Improve your photography skills with a 365 Project

January 6, 2011

My Fenway perpetual calendarTaking photos is easy. Taking good photos is hard. There’s so much to learn: Exposure, depth of field, off-camera lighting – if you don’t shoot regularly you will forget more than you learn.

Let’s face it: Photography isn’t a hobby you master overnight. Taking better photographs requires cumulative knowledge. A few weeks or months (or years) away from the lens and you’re almost back to square one.

How do you learn? By doing, by making mistakes and trying again. If you want to take better photos you need to practice, maybe make a commitment. 365 day photo projects have become popular. Taking up the reins of a one year project, shooting each and every day, will help improve your skills as well as giving you a visual reminder of each day.

Why a 365 Project?

It’s easy to put your camera bag in a closet: You pull it out on weekends and for special occasions. Your camera becomes your fair-weather friend, not your companion, like that kindly relative you really want to visit but never seem to find time.

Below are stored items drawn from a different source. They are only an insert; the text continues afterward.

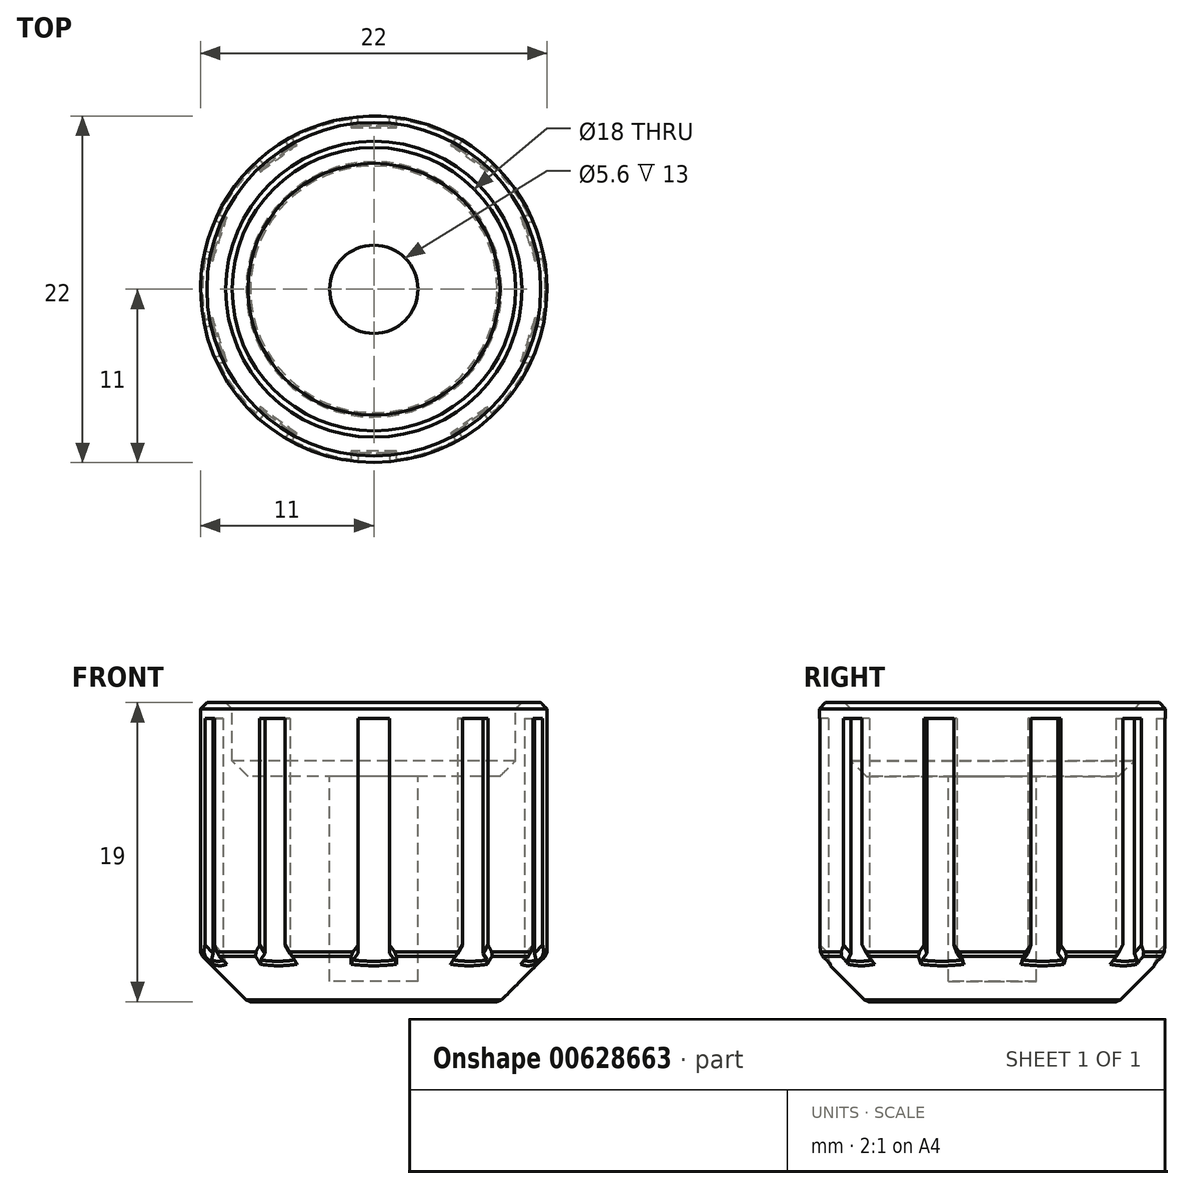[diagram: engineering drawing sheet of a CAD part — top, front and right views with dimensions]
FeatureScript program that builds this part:
annotation { "Feature Type Name" : "Feature", "Feature Type Description" : "" }
export const myFeature = defineFeature(function(context is Context, id is Id, definition is map)
    precondition{}
    {
        {
            var Q0;
            Q0=qCreatedBy(makeId("Top.planeOp"),FACE);
            var sketch = newSketch(context, id + "F0", { "sketchPlane" : qUnion([Q0])});
            skCircle(sketch, "E0", {"center": v(0, 0) * mm, "radius": 11 * mm});
            skSolve(sketch);
        }
        {
            var Q0;
            Q0=makeQuery(id+"F0.imprint","IMPRINT",FACE,{"disambiguationData":[TD([[makeQuery(id+"F0.imprint","IMPRINT",EDGE,{"derivedFrom":sQuery(id+"F0.wireOp",EDGE,"E0")}),1.0]])]});
            extrude(context, id + "F1", {"entities" : qUnion([Q0]), "depth" : 19 * mm, "offsetDistance" : 25 * mm});
        }
        {
            var Q0;
            Q0=makeQuery(id+"F1.opExtrude","CAP_FACE",FACE,{"disambiguationData":[OSD([sQuery(id+"F0.wireOp",EDGE,"E0")])],"isStart":false});
            var sketch = newSketch(context, id + "F2", { "sketchPlane" : qUnion([Q0])});
            skCircle(sketch, "E1.0", {"center": v(0, 0) * mm, "radius": 9 * mm});
            skSolve(sketch);
        }
        {
            var Q0;
            Q0=makeQuery(id+"F2.imprint","IMPRINT",FACE,{"disambiguationData":[TD([[makeQuery(id+"F2.imprint","IMPRINT",EDGE,{"derivedFrom":sQuery(id+"F2.wireOp",EDGE,"E1.0")}),1.0]])]});
            extrude(context, id + "F3", {"entities" : qUnion([Q0]), "operationType" : NewBodyOperationType.REMOVE, "oppositeDirection" : true, "depth" : 4.7 * mm, "offsetDistance" : 25 * mm});
        }
        {
            var Q0;
            Q0=makeQuery(id+"F3.boolean.opBoolean","COPY",FACE,{"derivedFrom":makeQuery(id+"F3.opExtrude","CAP_FACE",FACE,{"disambiguationData":[OSD([sQuery(id+"F2.wireOp",EDGE,"E1.0")])],"isStart":false})});
            var sketch = newSketch(context, id + "F4", { "sketchPlane" : qUnion([Q0])});
            skCircle(sketch, "E2", {"center": v(0, 0) * mm, "radius": 2.8 * mm});
            skSolve(sketch);
        }
        {
            var Q0;
            Q0=makeQuery(id+"F4.imprint","IMPRINT",FACE,{"disambiguationData":[TD([[makeQuery(id+"F4.imprint","IMPRINT",EDGE,{"derivedFrom":sQuery(id+"F4.wireOp",EDGE,"E2")}),1.0]])]});
            extrude(context, id + "F5", {"entities" : qUnion([Q0]), "operationType" : NewBodyOperationType.REMOVE, "oppositeDirection" : true, "depth" : 13 * mm, "offsetDistance" : 25 * mm});
        }
        {
            var Q0;
            Q0=makeQuery(id+"F1.opExtrude","CAP_EDGE",EDGE,{"disambiguationData":[OSD([sQuery(id+"F0.wireOp",EDGE,"E0")])],"isStart":true});
            chamfer(context, id + "F6", {"entities" : qUnion([Q0]), "width" : 3 * mm, "tangentPropagation" : true});
        }
        {
            var Q0;
            Q0=makeQuery(id+"F1.opExtrude","CAP_FACE",FACE,{"disambiguationData":[OSD([sQuery(id+"F0.wireOp",EDGE,"E0")])],"isStart":true});
            var sketch = newSketch(context, id + "F7", { "sketchPlane" : qUnion([Q0])});
            skCircle(sketch, "E3.0", {"center": v(0, 0) * mm, "radius": 11 * mm, "construction": true});
            skLineSegment(sketch, "E4", {"start": v(0, 0) * mm, "end": v(0, 11) * mm, "construction": true});
            skLineSegment(sketch, "E5.bottom", {"start": v(1, 10.4) * mm, "end": v(-1, 10.4) * mm});
            skLineSegment(sketch, "E5.top", {"start": v(1, 11.6) * mm, "end": v(-1, 11.6) * mm});
            skLineSegment(sketch, "E5.left", {"start": v(1, 10.4) * mm, "end": v(1, 11.6) * mm});
            skLineSegment(sketch, "E5.right", {"start": v(-1, 10.4) * mm, "end": v(-1, 11.6) * mm});
            skPoint(sketch, "E5.middle", {"position": v(0, 11) * mm});
            skLineSegment(sketch, "E6.1.0", {"start": v(-6, 9.97) * mm, "end": v(-7.63, 8.8) * mm});
            skLineSegment(sketch, "E6.1.1", {"start": v(-5.3, 9) * mm, "end": v(-6, 9.97) * mm});
            skLineSegment(sketch, "E6.1.2", {"start": v(-5.3, 9) * mm, "end": v(-6.92, 7.83) * mm});
            skLineSegment(sketch, "E6.1.3", {"start": v(-6.92, 7.83) * mm, "end": v(-7.63, 8.8) * mm});
            skLineSegment(sketch, "E6.2.0", {"start": v(-10.72, 4.54) * mm, "end": v(-11.34, 2.63) * mm});
            skLineSegment(sketch, "E6.2.1", {"start": v(-9.58, 4.16) * mm, "end": v(-10.72, 4.54) * mm});
            skLineSegment(sketch, "E6.2.2", {"start": v(-9.58, 4.16) * mm, "end": v(-10.2, 2.26) * mm});
            skLineSegment(sketch, "E6.2.3", {"start": v(-10.2, 2.26) * mm, "end": v(-11.34, 2.63) * mm});
            skLineSegment(sketch, "E6.3.0", {"start": v(-11.34, -2.63) * mm, "end": v(-10.72, -4.54) * mm});
            skLineSegment(sketch, "E6.3.1", {"start": v(-10.2, -2.26) * mm, "end": v(-11.34, -2.63) * mm});
            skLineSegment(sketch, "E6.3.2", {"start": v(-10.2, -2.26) * mm, "end": v(-9.58, -4.16) * mm});
            skLineSegment(sketch, "E6.3.3", {"start": v(-9.58, -4.16) * mm, "end": v(-10.72, -4.54) * mm});
            skLineSegment(sketch, "E6.4.0", {"start": v(-7.63, -8.8) * mm, "end": v(-6, -9.97) * mm});
            skLineSegment(sketch, "E6.4.1", {"start": v(-6.92, -7.83) * mm, "end": v(-7.63, -8.8) * mm});
            skLineSegment(sketch, "E6.4.2", {"start": v(-6.92, -7.83) * mm, "end": v(-5.3, -9) * mm});
            skLineSegment(sketch, "E6.4.3", {"start": v(-5.3, -9) * mm, "end": v(-6, -9.97) * mm});
            skLineSegment(sketch, "E6.5.0", {"start": v(-1, -11.6) * mm, "end": v(1, -11.6) * mm});
            skLineSegment(sketch, "E6.5.1", {"start": v(-1, -10.4) * mm, "end": v(-1, -11.6) * mm});
            skLineSegment(sketch, "E6.5.2", {"start": v(-1, -10.4) * mm, "end": v(1, -10.4) * mm});
            skLineSegment(sketch, "E6.5.3", {"start": v(1, -10.4) * mm, "end": v(1, -11.6) * mm});
            skLineSegment(sketch, "E6.6.0", {"start": v(6, -9.97) * mm, "end": v(7.63, -8.8) * mm});
            skLineSegment(sketch, "E6.6.1", {"start": v(5.3, -9) * mm, "end": v(6, -9.97) * mm});
            skLineSegment(sketch, "E6.6.2", {"start": v(5.3, -9) * mm, "end": v(6.92, -7.83) * mm});
            skLineSegment(sketch, "E6.6.3", {"start": v(6.92, -7.83) * mm, "end": v(7.63, -8.8) * mm});
            skLineSegment(sketch, "E6.7.0", {"start": v(10.72, -4.54) * mm, "end": v(11.34, -2.63) * mm});
            skLineSegment(sketch, "E6.7.1", {"start": v(9.58, -4.16) * mm, "end": v(10.72, -4.54) * mm});
            skLineSegment(sketch, "E6.7.2", {"start": v(9.58, -4.16) * mm, "end": v(10.2, -2.26) * mm});
            skLineSegment(sketch, "E6.7.3", {"start": v(10.2, -2.26) * mm, "end": v(11.34, -2.63) * mm});
            skLineSegment(sketch, "E6.8.0", {"start": v(11.34, 2.63) * mm, "end": v(10.72, 4.54) * mm});
            skLineSegment(sketch, "E6.8.1", {"start": v(10.2, 2.26) * mm, "end": v(11.34, 2.63) * mm});
            skLineSegment(sketch, "E6.8.2", {"start": v(10.2, 2.26) * mm, "end": v(9.58, 4.16) * mm});
            skLineSegment(sketch, "E6.8.3", {"start": v(9.58, 4.16) * mm, "end": v(10.72, 4.54) * mm});
            skLineSegment(sketch, "E6.9.0", {"start": v(7.63, 8.8) * mm, "end": v(6, 9.97) * mm});
            skLineSegment(sketch, "E6.9.1", {"start": v(6.92, 7.83) * mm, "end": v(7.63, 8.8) * mm});
            skLineSegment(sketch, "E6.9.2", {"start": v(6.92, 7.83) * mm, "end": v(5.3, 9) * mm});
            skLineSegment(sketch, "E6.9.3", {"start": v(5.3, 9) * mm, "end": v(6, 9.97) * mm});
            skSolve(sketch);
        }
        {
            var Q0;
            Q0=makeQuery(id+"F7.imprint","IMPRINT",FACE,{"disambiguationData":[TD([[makeQuery(id+"F7.imprint","IMPRINT",EDGE,{"derivedFrom":sQuery(id+"F7.wireOp",EDGE,"E5.bottom")}),-1.0]])]});
            var Q1;
            Q1=makeQuery(id+"F7.imprint","IMPRINT",FACE,{"disambiguationData":[TD([[makeQuery(id+"F7.imprint","IMPRINT",EDGE,{"derivedFrom":sQuery(id+"F7.wireOp",EDGE,"E6.9.0")}),1.0]])]});
            var Q2;
            Q2=makeQuery(id+"F7.imprint","IMPRINT",FACE,{"disambiguationData":[TD([[makeQuery(id+"F7.imprint","IMPRINT",EDGE,{"derivedFrom":sQuery(id+"F7.wireOp",EDGE,"E6.8.0")}),1.0]])]});
            var Q3;
            Q3=makeQuery(id+"F7.imprint","IMPRINT",FACE,{"disambiguationData":[TD([[makeQuery(id+"F7.imprint","IMPRINT",EDGE,{"derivedFrom":sQuery(id+"F7.wireOp",EDGE,"E6.7.0")}),1.0]])]});
            var Q4;
            Q4=makeQuery(id+"F7.imprint","IMPRINT",FACE,{"disambiguationData":[TD([[makeQuery(id+"F7.imprint","IMPRINT",EDGE,{"derivedFrom":sQuery(id+"F7.wireOp",EDGE,"E6.6.0")}),1.0]])]});
            var Q5;
            Q5=makeQuery(id+"F7.imprint","IMPRINT",FACE,{"disambiguationData":[TD([[makeQuery(id+"F7.imprint","IMPRINT",EDGE,{"derivedFrom":sQuery(id+"F7.wireOp",EDGE,"E6.5.0")}),1.0]])]});
            var Q6;
            Q6=makeQuery(id+"F7.imprint","IMPRINT",FACE,{"disambiguationData":[TD([[makeQuery(id+"F7.imprint","IMPRINT",EDGE,{"derivedFrom":sQuery(id+"F7.wireOp",EDGE,"E6.4.0")}),1.0]])]});
            var Q7;
            Q7=makeQuery(id+"F7.imprint","IMPRINT",FACE,{"disambiguationData":[TD([[makeQuery(id+"F7.imprint","IMPRINT",EDGE,{"derivedFrom":sQuery(id+"F7.wireOp",EDGE,"E6.3.0")}),1.0]])]});
            var Q8;
            Q8=makeQuery(id+"F7.imprint","IMPRINT",FACE,{"disambiguationData":[TD([[makeQuery(id+"F7.imprint","IMPRINT",EDGE,{"derivedFrom":sQuery(id+"F7.wireOp",EDGE,"E6.2.0")}),1.0]])]});
            var Q9;
            Q9=makeQuery(id+"F7.imprint","IMPRINT",FACE,{"disambiguationData":[TD([[makeQuery(id+"F7.imprint","IMPRINT",EDGE,{"derivedFrom":sQuery(id+"F7.wireOp",EDGE,"E6.1.0")}),1.0]])]});
            var Q10;
            Q10=makeQuery(id+"F1.opExtrude","CAP_FACE",FACE,{"disambiguationData":[OSD([sQuery(id+"F0.wireOp",EDGE,"E0")])],"isStart":false});
            extrude(context, id + "F8", {"entities" : qUnion([Q0, Q1, Q2, Q3, Q4, Q5, Q6, Q7, Q8, Q9]), "operationType" : NewBodyOperationType.REMOVE, "endBound" : BoundingType.UP_TO_SURFACE, "oppositeDirection" : true, "depth" : 25 * mm, "endBoundEntityFace" : qUnion([Q10]), "hasOffset" : true, "offsetDistance" : 1 * mm});
        }
        {
            var Q0;
            Q0=makeQuery(id+"F5.boolean.opBoolean","COPY",EDGE,{"derivedFrom":makeQuery(id+"F5.opExtrude","CAP_EDGE",EDGE,{"disambiguationData":[OSD([sQuery(id+"F4.wireOp",EDGE,"E2")])],"isStart":true})});
            var Q1;
            Q1=makeQuery(id+"F3.boolean.opBoolean","COPY",EDGE,{"derivedFrom":makeQuery(id+"F3.opExtrude","CAP_EDGE",EDGE,{"disambiguationData":[OSD([sQuery(id+"F2.wireOp",EDGE,"E1.0")])],"isStart":false})});
            chamfer(context, id + "F9", {"entities" : qUnion([Q0, Q1]), "width" : 1 * mm, "tangentPropagation" : true});
        }
        {
            var Q0;
            Q0=makeQuery(id+"F1.opExtrude","CAP_FACE",FACE,{"disambiguationData":[OSD([sQuery(id+"F0.wireOp",EDGE,"E0")])],"isStart":false});
            var Q1;
            Q1=makeQuery(id+"F6.opChamfer","BLEND_FACE",FACE,{"disambiguationData":[OSD([sQuery(id+"F0.wireOp",EDGE,"E0")])]});
            chamfer(context, id + "F10", {"entities" : qUnion([Q0, Q1]), "width" : 0.4 * mm, "tangentPropagation" : true});
        }
    });
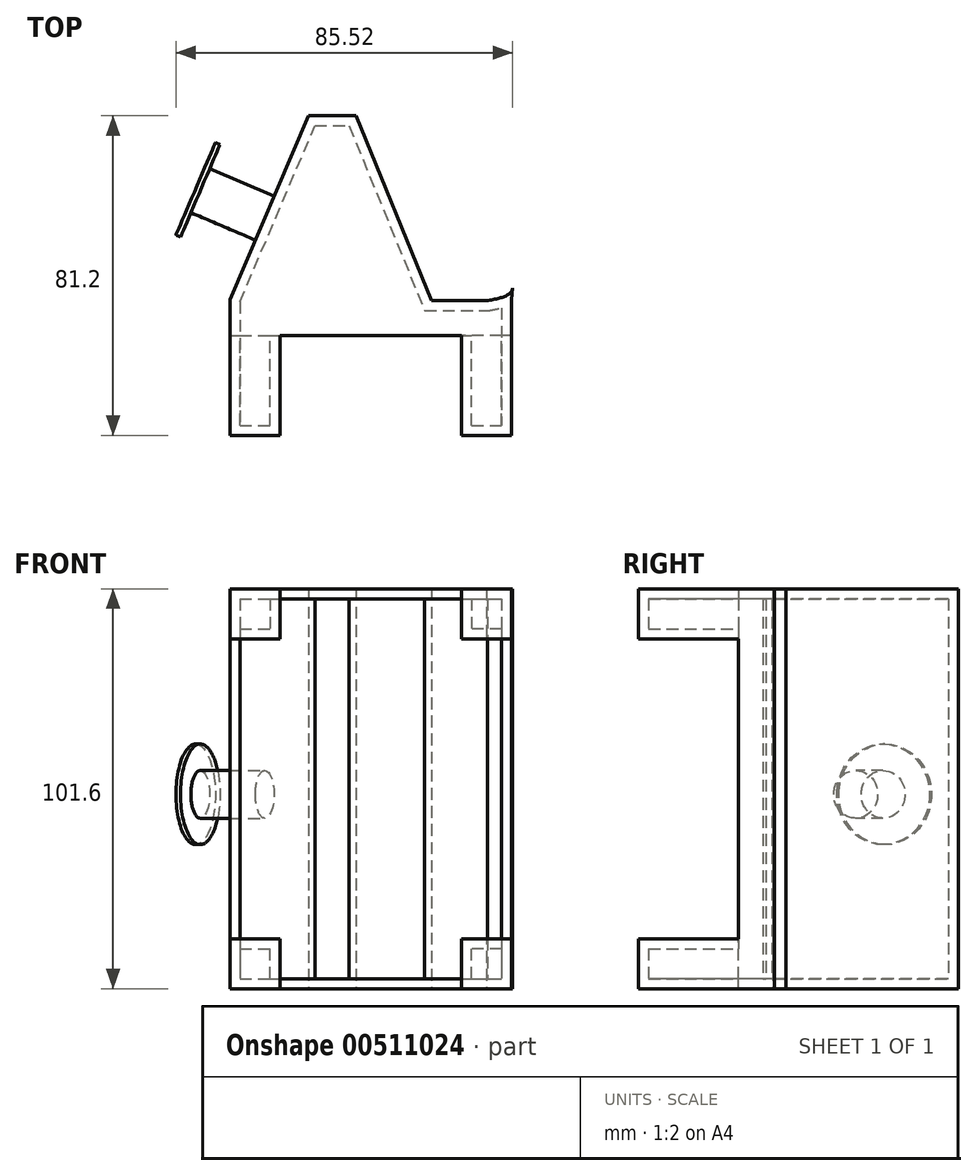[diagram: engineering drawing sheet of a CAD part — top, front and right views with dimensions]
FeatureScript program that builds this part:
annotation { "Feature Type Name" : "Feature", "Feature Type Description" : "" }
export const myFeature = defineFeature(function(context is Context, id is Id, definition is map)
    precondition{}
    {
        {
            var Q0;
            Q0=qCreatedBy(makeId("Top.planeOp"),FACE);
            var sketch = newSketch(context, id + "F0", { "sketchPlane" : qUnion([Q0])});
            skLineSegment(sketch, "E0", {"start": v(-51.19, -8.23) * mm, "end": v(-31.3, 38.51) * mm});
            skLineSegment(sketch, "E1", {"start": v(-31.3, 38.51) * mm, "end": v(-19.21, 38.51) * mm});
            skLineSegment(sketch, "E2", {"start": v(-19.21, 38.51) * mm, "end": v(0, -8.52) * mm});
            skLineSegment(sketch, "E3", {"start": v(0, -8.52) * mm, "end": v(14, -8.52) * mm});
            skLineSegment(sketch, "E4", {"start": v(14, -8.52) * mm, "end": v(8.76, 0) * mm});
            skLineSegment(sketch, "E5.top", {"start": v(-51.19, -17.29) * mm, "end": v(20.39, -17.29) * mm});
            skLineSegment(sketch, "E5.left", {"start": v(-51.19, -8.23) * mm, "end": v(-51.19, -17.29) * mm});
            skLineSegment(sketch, "E5.right", {"start": v(20.39, -8.23) * mm, "end": v(20.39, -17.29) * mm});
            skLineSegment(sketch, "E6", {"start": v(20.62, -5.28) * mm, "end": v(20.39, -8.23) * mm});
            skFitSpline(sketch, "E7.trimOffspring", {"points": [v(14, -8.52) * mm, v(20.62, -5.28) * mm, v(14, 2.47) * mm, v(8.76, 0) * mm], "startDerivative": vector(29.56, 5.3) * mm, "endDerivative": vector(-15.95, -15.89) * mm});
            skSolve(sketch);
        }
        {
            var Q0;
            Q0=makeQuery(id+"F0.imprint","IMPRINT",FACE,{"disambiguationData":[TD([[makeQuery(id+"F0.imprint","IMPRINT",EDGE,{"derivedFrom":sQuery(id+"F0.wireOp",EDGE,"E0")}),-1.0]])]});
            extrude(context, id + "F1", {"entities" : qUnion([Q0]), "depth" : 101.6 * mm, "offsetDistance" : 25.4 * mm});
        }
        {
            var Q0;
            Q0=makeQuery(id+"F1.opExtrude","SWEPT_FACE",FACE,{"disambiguationData":[OSD([sQuery(id+"F0.wireOp",EDGE,"E5.top")])]});
            var sketch = newSketch(context, id + "F2", { "sketchPlane" : qUnion([Q0])});
            skLineSegment(sketch, "E8.bottom", {"start": v(-51.19, 0) * mm, "end": v(-38.49, 0) * mm});
            skLineSegment(sketch, "E8.top", {"start": v(-51.19, 12.7) * mm, "end": v(-38.49, 12.7) * mm});
            skLineSegment(sketch, "E8.left", {"start": v(-51.19, 0) * mm, "end": v(-51.19, 12.7) * mm});
            skLineSegment(sketch, "E8.right", {"start": v(-38.49, 0) * mm, "end": v(-38.49, 12.7) * mm});
            skLineSegment(sketch, "E9.bottom", {"start": v(20.39, 0) * mm, "end": v(7.69, 0) * mm});
            skLineSegment(sketch, "E9.top", {"start": v(20.39, 12.7) * mm, "end": v(7.69, 12.7) * mm});
            skLineSegment(sketch, "E9.left", {"start": v(20.39, 0) * mm, "end": v(20.39, 12.7) * mm});
            skLineSegment(sketch, "E9.right", {"start": v(7.69, 0) * mm, "end": v(7.69, 12.7) * mm});
            skLineSegment(sketch, "E10.bottom", {"start": v(-51.19, 101.6) * mm, "end": v(-38.49, 101.6) * mm});
            skLineSegment(sketch, "E10.top", {"start": v(-51.19, 88.9) * mm, "end": v(-38.49, 88.9) * mm});
            skLineSegment(sketch, "E10.left", {"start": v(-51.19, 101.6) * mm, "end": v(-51.19, 88.9) * mm});
            skLineSegment(sketch, "E10.right", {"start": v(-38.49, 101.6) * mm, "end": v(-38.49, 88.9) * mm});
            skLineSegment(sketch, "E11.bottom", {"start": v(20.39, 101.6) * mm, "end": v(7.69, 101.6) * mm});
            skLineSegment(sketch, "E11.top", {"start": v(20.39, 88.9) * mm, "end": v(7.69, 88.9) * mm});
            skLineSegment(sketch, "E11.left", {"start": v(20.39, 101.6) * mm, "end": v(20.39, 88.9) * mm});
            skLineSegment(sketch, "E11.right", {"start": v(7.69, 101.6) * mm, "end": v(7.69, 88.9) * mm});
            skSolve(sketch);
        }
        {
            var Q0;
            Q0 = qSketchRegion(id + "F2", true);
            extrude(context, id + "F3", {"entities" : qUnion([Q0]), "operationType" : NewBodyOperationType.ADD, "depth" : 25.4 * mm, "offsetDistance" : 25.4 * mm});
        }
        {
            var Q0;
            Q0=makeQuery(id+"F1.opExtrude","SWEPT_FACE",FACE,{"disambiguationData":[OSD([sQuery(id+"F0.wireOp",EDGE,"E5.top")])]});
            shell(context, id + "F4", {"entities" : qUnion([Q0]), "thickness" : 2.54 * mm});
        }
        {
            var Q0;
            Q0=makeQuery(id+"F1.opExtrude","SWEPT_FACE",FACE,{"disambiguationData":[OSD([sQuery(id+"F0.wireOp",EDGE,"E0")])]});
            var sketch = newSketch(context, id + "F5", { "sketchPlane" : qUnion([Q0])});
            skCircle(sketch, "E12", {"center": v(5.1, 49.37) * mm, "radius": 6.06 * mm});
            skSolve(sketch);
        }
        {
            var Q0;
            Q0 = qSketchRegion(id + "F5", true);
            extrude(context, id + "F6", {"entities" : qUnion([Q0]), "operationType" : NewBodyOperationType.ADD, "depth" : 17.78 * mm, "offsetDistance" : 25.4 * mm});
        }
        {
            var Q0;
            Q0=makeQuery(id+"F6.opExtrude","CAP_FACE",FACE,{"disambiguationData":[OSD([sQuery(id+"F5.wireOp",EDGE,"E12")])],"isStart":false});
            var sketch = newSketch(context, id + "F7", { "sketchPlane" : qUnion([Q0])});
            skCircle(sketch, "E13", {"center": v(5.1, 49.37) * mm, "radius": 12.78 * mm});
            skSolve(sketch);
        }
        {
            var Q0;
            Q0 = qSketchRegion(id + "F7", true);
            extrude(context, id + "F8", {"entities" : qUnion([Q0]), "operationType" : NewBodyOperationType.ADD, "depth" : 1.27 * mm, "offsetDistance" : 25.4 * mm});
        }
    });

A 365 project forces you to have that camera out, to use it each day. The camera and you bond, inseparable, like Abbot and Costello, PB and J, or lobster and melted butter. And from that your skills will improve. You will become a better photographer. You will see the world in a different way.

David Lee, a Seattle-native living in Japan, is in the midst of a 365 Project or A Photo a Day Project, started January 1, 2009. He explains his motivation for the venture to the Phottix Journal.

“I had a color dark room in the 80’s in high school. I got back into photography three years ago. I wasn’t as good as I remembered,” he says.

Eyes of a Child by David Lee

Eyes of a Child by David Lee

“365 forces me to use camera more than 2 or 3 times a month. I re-learned the basic science and camera settings, after the first couple months … things become second nature.”

David shoots 5 to 20 minutes weekdays and equates daily shooting to exercise. He’s often not happy with his results, but feels much more confident and capable.

“I’m better at nailing focus, exposure, but am still working on composition,” he says.

365 – it’s not about getting the perfect shot daily, although Lee  says he tries, it is about getting better and shooting each day even when you don’t have time.

To reward his progress over this past year David has signed up for the Martin Bailey photo safari in Hokkaido, Japan in Feb 2010.

Getting a 365 Project started


Pick a realistic start date and plan: When will you shoot each day? Pick a time. Have a schedule: How often will you post your photos? Where will you post them? Get your website or flickr account ready before you start. Get any gear you may need. Taking self portraits? Make sure you have a wired or wireless remote shutter release.

Post Office Boxes by Donald Harper Photograpy Project 365

Post Office Boxes by Donald Harper Photograpy Project 365

Stay focused

Shoot everyday. That’s reason for the project. If you can’t shoot at your scheduled time do it earlier or later. Don’t fall behind. Shoot and evaluate your results. Post them for others to consider. Join a flickr group or online community for 365 photo projects. *flickr 365 group search results.

Take you camera with you everywhere. You never know what you will see. There are possible photographs all around us. Don’t be afraid to pull out your camera and snap a few.

Stay inspired

Evaluate your results. Are you making progress? How could you have captured that image differently? Look at the work of other photographers for inspiration. Don’t be afraid to experiment. Street photography? Macro photography? Landscapes? Try your hand at something new. Step out of your comfort zone. You have 365 days…

Editor’s Note This post was first published in September 2009. As we start 2011 it seems a good time to revisit it.

Calendar Image: Creative Commons License photo credit: joyosity
David Lee operates David Lee Photography. His 365 Project can be see at a photo a day. His image, Eyes of a Child is from May 20, 2007.
Mailboxes courtesy of Donald Harper Photography Project 365.



Jérôme Aoustin September 4, 2009 at 8:56 am

I couldn’t agree more with you. I started my own Project 365 28 days ago for a few different reasons.

First one, a personal challenge. I tried on January 1st of this year but wasn’t really committed to doing it seriously… after a few days I just forgot to take my daily shot and that was it. It is a commitment. Some days it may not be easy, everyone has imperatives in their lives. But, ultimately, everybody can find the time for it. It doesn’t even have to take more than 5 minutes. What is 5 minutes in a day? If you love doing it, it will be 5 minutes well spent.

Second, I want to grow, to get better. And nothing beats practice. It’s like everything else, it’s not acquired overnight. You need to work on it. Soon enough though, you start realizing how good it feels to do something that you really love. And like all things, it gets much easier. It feels great.

Third, I also love writing. I used my blog to display my photos and write about it. Two passions complementing each other. I am so glad I finally got myself to do it.

Kimberly C. October 12, 2011 at 3:45 am

I have been searching for inspiration today for my 365, I am busy back blogging photos taken months ago on topics I have near forgotten. It is very hard. Thanks for sharing this!